Ostatnio w sprawie MW korespondowałem z posłem Michałem Jach, zasiadającym w Sejmowej Komisji Obrony. Oto co mi napisał (pisownia oryginalna, wysłane z Ipada więc wykażmy się tolerancją wobec braku polskich liter):
Czyli z jednej strony silna MW, z drugiej strony czy w ogóle silna i jak silna MW to musimy pomyśleć. Silne Wojsko Polskie tak ale silne według naszego pomysłu.Polska musi mieć sprawną MW. MW powinna reprezentować ambicje jakie ma nasze panstwo. Polska w moim rozumieniu i mojej formacji politycznej to panstwo, które ma prawo i predyspozycje do aspirowania do liczącego się podmiotu międzynarodowego. Do tego najbardziej predestynowanym rodzajem SZ jest właśnie MW. Mamy rownież zobowiązania wobec NATO. Dlatego też MW powinna posiadać odpowiednie siły i środki, które potwierdzą potencjał naszej armii a także polskiej gospodarki. Jednym z elementów (pozamilitarnym) tej aspiracji jest reprezentacja Polskich SZ poza granicami, a to zadanie najlepiej wykonuje MW.

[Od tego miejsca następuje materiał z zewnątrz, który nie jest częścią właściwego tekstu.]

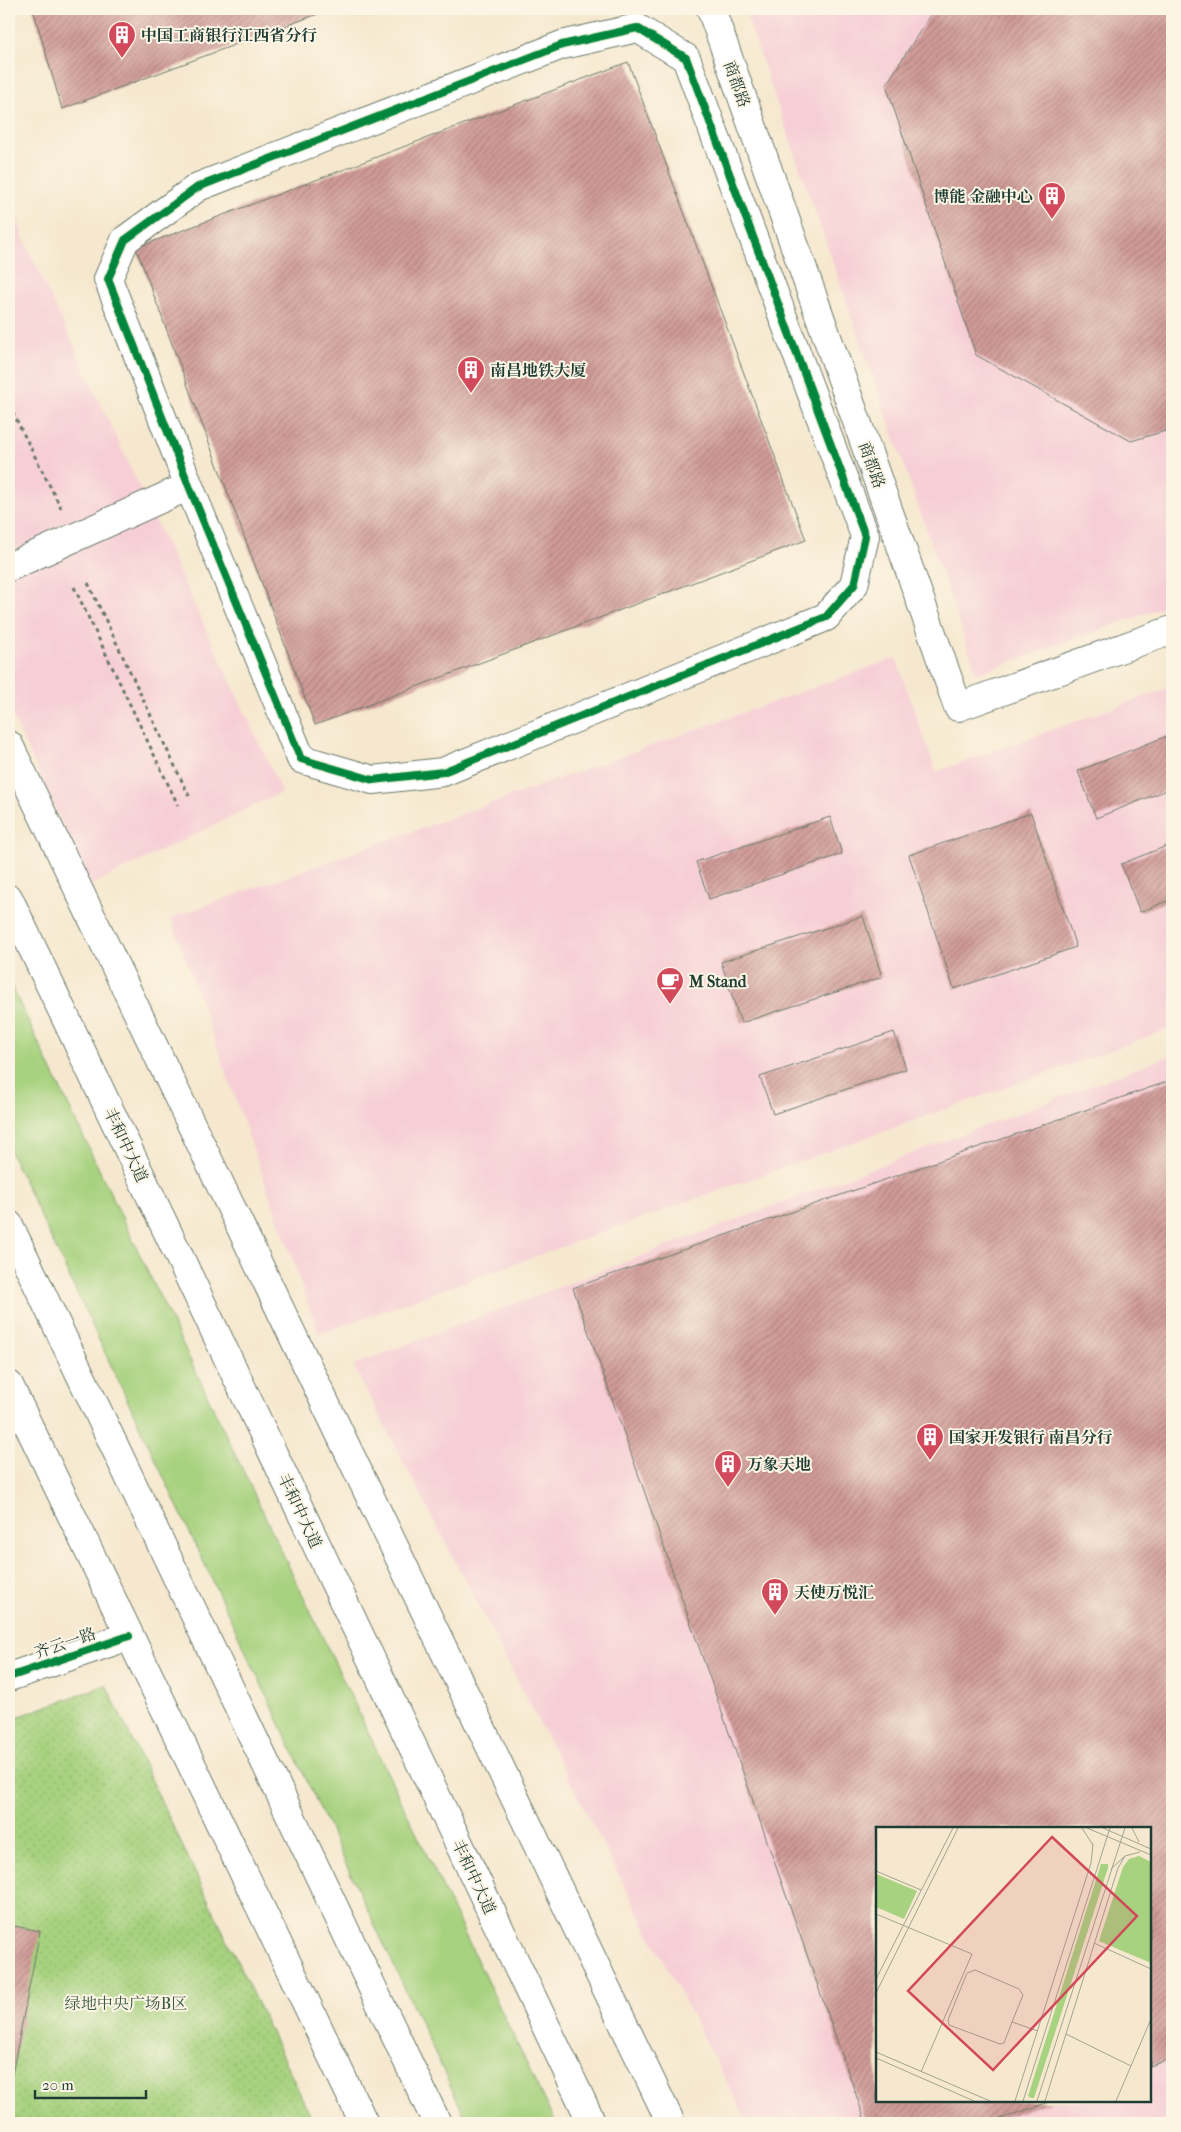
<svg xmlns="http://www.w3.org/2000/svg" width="1181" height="2132" font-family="'IM FELL French Canon','Noto Serif SC',serif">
	<defs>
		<pattern id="garden-dots" width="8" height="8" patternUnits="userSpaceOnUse" patternTransform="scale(1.25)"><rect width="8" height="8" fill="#a7d27f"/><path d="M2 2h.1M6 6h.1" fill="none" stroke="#8fb56e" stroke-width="1.8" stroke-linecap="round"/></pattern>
		<pattern id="building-hatch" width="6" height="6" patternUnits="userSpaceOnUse" patternTransform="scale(1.25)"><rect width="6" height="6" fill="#d19b98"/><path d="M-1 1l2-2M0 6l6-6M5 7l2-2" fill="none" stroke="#a9807d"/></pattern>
	</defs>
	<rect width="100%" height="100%" fill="#fcf5e5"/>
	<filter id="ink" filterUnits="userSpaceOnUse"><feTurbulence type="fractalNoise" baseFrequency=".02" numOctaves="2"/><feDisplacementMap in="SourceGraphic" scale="10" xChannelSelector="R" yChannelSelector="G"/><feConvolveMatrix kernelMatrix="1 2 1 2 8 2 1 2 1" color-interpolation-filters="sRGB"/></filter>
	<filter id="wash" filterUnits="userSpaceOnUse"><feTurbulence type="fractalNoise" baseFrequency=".0096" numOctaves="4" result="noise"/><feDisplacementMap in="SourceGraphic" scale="20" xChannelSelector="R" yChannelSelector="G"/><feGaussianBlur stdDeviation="1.12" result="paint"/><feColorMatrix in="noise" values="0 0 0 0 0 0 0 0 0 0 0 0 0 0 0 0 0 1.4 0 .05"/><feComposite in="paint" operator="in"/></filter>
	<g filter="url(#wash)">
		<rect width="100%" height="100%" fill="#f6e8cf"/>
		<path fill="#f6cfd6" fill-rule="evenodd" d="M9 9H17L9 36Z
			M744 9H1172V604L977 674Z
			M9 192 25 242 282 792 91 885 9 709Z
			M896 658 936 772 1172 687V1028L319 1334 171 918Z
			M1172 1055V2123H748L353 1365ZM877 1828H1150V2101H877Z"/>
		<path fill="#a7d27f" stroke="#63885a" d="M9 981 555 2123H468L9 1149Z"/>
		<path fill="url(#garden-dots)" stroke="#63885a" d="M106 1685 314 2123H9V1720Z"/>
		<g id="blocks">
			<path fill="url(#building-hatch)" d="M33 9H331L62 109Z
				M934 9H1172V429L1131 441 976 355 886 85Z
				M628 62 806 540 315 725 136 248Z
				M1172 734V788L1096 818 1078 771Z
				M1031 813 1076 947 954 989 909 855Z
				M830 817 842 854 709 899 696 862Z
				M1172 844V899L1140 912 1121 864Z
				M863 916 882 977 741 1023 721 962Z
				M894 1032 906 1069 773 1114 760 1077Z
				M1172 1080V2058L1150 2066V1828H877V2101H1052L989 2123H866L573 1288Z
				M9 1925 40 1931 10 2085H9Z"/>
		</g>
	</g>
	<g filter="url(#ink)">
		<use href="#blocks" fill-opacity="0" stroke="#6a796a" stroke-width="1"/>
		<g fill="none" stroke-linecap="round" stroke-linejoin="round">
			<defs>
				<path id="minor" d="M711 9 958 707 1172 630
					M637 28 686 58 865 536 854 585 826 617 443 772 373 780 301 759 189 486 108 279 125 240 198 187 562 45Z
					M9 567 189 486
					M9 1677 129 1636"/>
				<path id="major" d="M9 745 671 2123
					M9 899 592 2123
					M9 1225 437 2123
					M9 1385 364 2123"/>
			</defs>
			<use href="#minor" stroke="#6a796a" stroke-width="30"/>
			<use href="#major" stroke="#6a796a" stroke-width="30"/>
			<path stroke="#6a796a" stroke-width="3" stroke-dasharray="4 4" stroke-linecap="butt" d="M9 405 61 508
				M88 583 190 798
				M74 587 178 805"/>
			<use href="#minor" stroke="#fff" stroke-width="28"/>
			<use href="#major" stroke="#fff" stroke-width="28"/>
			<defs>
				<path id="cycleway" d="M637 28 686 58 865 536 854 585 826 617 443 772 373 780 301 759 189 486 108 279 125 240 198 187 562 45Z
					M9 1677 129 1636"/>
			</defs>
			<use href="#cycleway" stroke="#fcf5e5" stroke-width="11"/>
			<use href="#cycleway" stroke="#00873e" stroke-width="8"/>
		</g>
	</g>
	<defs>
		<symbol id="building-pin" viewBox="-11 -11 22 30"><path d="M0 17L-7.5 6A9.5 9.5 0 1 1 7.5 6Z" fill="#d1495b" stroke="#fcf5e5"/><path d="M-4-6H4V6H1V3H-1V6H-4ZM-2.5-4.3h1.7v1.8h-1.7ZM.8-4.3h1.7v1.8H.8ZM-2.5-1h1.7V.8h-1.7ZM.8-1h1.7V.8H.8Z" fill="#fff"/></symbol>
		<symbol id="cafe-pin" viewBox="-11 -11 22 30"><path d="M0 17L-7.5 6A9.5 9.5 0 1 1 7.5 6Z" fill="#d1495b" stroke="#fcf5e5"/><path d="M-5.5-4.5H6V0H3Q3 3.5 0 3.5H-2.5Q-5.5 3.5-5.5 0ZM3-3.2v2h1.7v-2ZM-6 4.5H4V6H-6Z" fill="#fff"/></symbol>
	</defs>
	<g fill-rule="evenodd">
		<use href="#building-pin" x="106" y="19" width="32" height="43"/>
		<use href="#building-pin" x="1036" y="180" width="32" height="43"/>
		<use href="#building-pin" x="455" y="354" width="32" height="43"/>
		<use href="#cafe-pin" x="654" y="965" width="32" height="43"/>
		<use href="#building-pin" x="914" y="1421" width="32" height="43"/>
		<use href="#building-pin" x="712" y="1448" width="32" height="43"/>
		<use href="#building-pin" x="759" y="1576" width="32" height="43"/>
	</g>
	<g text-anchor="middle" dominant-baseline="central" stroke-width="4" stroke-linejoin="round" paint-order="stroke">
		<g font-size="16" font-weight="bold" fill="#1f3d34" stroke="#fcf5e5" text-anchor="start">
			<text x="141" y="35">中国工商银行江西省分行</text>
			<text x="1033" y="196" text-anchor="end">博能 金融中心</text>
			<text x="490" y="370">南昌地铁大厦</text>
			<text x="689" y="981">M Stand</text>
			<text x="949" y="1437">国家开发银行 南昌分行</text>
			<text x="747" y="1464">万象天地</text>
			<text x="794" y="1592">天使万悦汇</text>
		</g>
		<g font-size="16" fill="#1f3d34" stroke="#fcf5e5">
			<text transform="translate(737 84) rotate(70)">商都路</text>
			<text transform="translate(872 465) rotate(70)">商都路</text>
			<text transform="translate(126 1145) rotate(65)">丰和中大道</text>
			<text transform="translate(300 1511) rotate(65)">丰和中大道</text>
			<text transform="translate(65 1643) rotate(-19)">齐云一路</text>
			<text transform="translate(474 1877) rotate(65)">丰和中大道</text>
		</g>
		<g font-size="16" fill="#3a5b43" stroke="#fcf5e5">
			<text x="126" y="2003">绿地中央广场B区</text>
		</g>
	</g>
	<g transform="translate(876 1827)">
		<rect width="275" height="275" fill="#f6e8cf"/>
		<path d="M225 37H232V41L158 271H155L152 269ZM0 47 41 64 28 92 0 80Z" fill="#a7d27f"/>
		<path d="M263 29 275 35V136L223 114 247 40 253 32Z" fill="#a7d27f"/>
		<path fill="none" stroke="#a0a491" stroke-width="1" d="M206 1 217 18M211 1 275 28M227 1 275 22M256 1 263 15M235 42 249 29 264 25M0 44 45 63M0 87 96 127 45 245M218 116 275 142M0 152 77 1M0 166 82 1M136 195 128 216 124 217 73 198 72 193 91 146 99 143 143 162 147 168 136 195 162 204M190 207 255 239M0 225 114 274M0 231 98 274M139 274 215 36 217 17M147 274 234 1M161 274 249 1M169 274 242 41 249 29M240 274 275 192"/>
		<path fill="#d1495b" fill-opacity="0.15" stroke="#d1495b" stroke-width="2.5" d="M176 10 261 89 117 243 32 164Z"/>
		<rect width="275" height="275" fill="none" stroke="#1f3d34" stroke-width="2.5"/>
	</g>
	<rect width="1181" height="2132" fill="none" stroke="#fcf5e5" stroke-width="30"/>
	<path d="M35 2090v8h111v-8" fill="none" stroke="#1f3d34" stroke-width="2.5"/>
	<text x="42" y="2090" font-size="15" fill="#1f3d34" stroke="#fcf5e5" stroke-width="4" paint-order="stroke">20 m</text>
</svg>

Obecnie rządzi partia która określa naszą Ojczyznę jako cyt. "brzydka panna bez pieniędzy na wydaniu". I tutaj mamy problem. Plan Modernizacji Technicznej SZ był przygotowany w sposób, który od poczatku budził watpliwości. obecnie, po tym co dzieje się się na Ukrainie wymaga jak najszybszej nowelizacji. Dotyczy to rownież określenia zadań i wyposażenia MW. Czy Pan wie, że Polska nie posiada strategii morskiej? Jak mozna cokolwiek planować, jesli nie wiemy, w którym kierunku chcemy się rozwijać. Myśle, że dyskusje nt. czy potrzebujemy okrętów patrolowych, jakie okręty podwodne są najlepsze itp. powinna poprzedzić debata czy Polska w ogóle potrzebuje i jakiej MW. Ostatnie decyzje MON i BBN np. przeniesienie Inspektoratu MW do Warszawy świadczą o tym, że nawet organy państwa odpowiedzialne za bezpieczenstwo narodowe: Prezydent i MON nie są do końca o tym przekonane.
Na zgodę (a co dopiero na współpracę) międzypartyjną w sprawie obronności i modernizacji technicznej WP raczej nie mamy co liczyć...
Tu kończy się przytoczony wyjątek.